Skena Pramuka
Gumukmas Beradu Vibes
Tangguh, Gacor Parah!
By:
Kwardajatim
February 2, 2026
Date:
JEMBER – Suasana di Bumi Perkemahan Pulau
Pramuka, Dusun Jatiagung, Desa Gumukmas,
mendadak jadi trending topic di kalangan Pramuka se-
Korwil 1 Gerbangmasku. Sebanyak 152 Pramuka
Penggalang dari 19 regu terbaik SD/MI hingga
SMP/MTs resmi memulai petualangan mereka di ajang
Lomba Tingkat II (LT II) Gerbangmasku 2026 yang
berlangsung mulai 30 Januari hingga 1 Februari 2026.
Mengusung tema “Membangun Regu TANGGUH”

--*--

» **TASK PROMPT**
Scan the entries above. Copy each line that has the string "hingga".

» **SOLUTION FOR THIS PROBLEM**
Penggalang dari 19 regu terbaik SD/MI hingga
berlangsung mulai 30 Januari hingga 1 Februari 2026.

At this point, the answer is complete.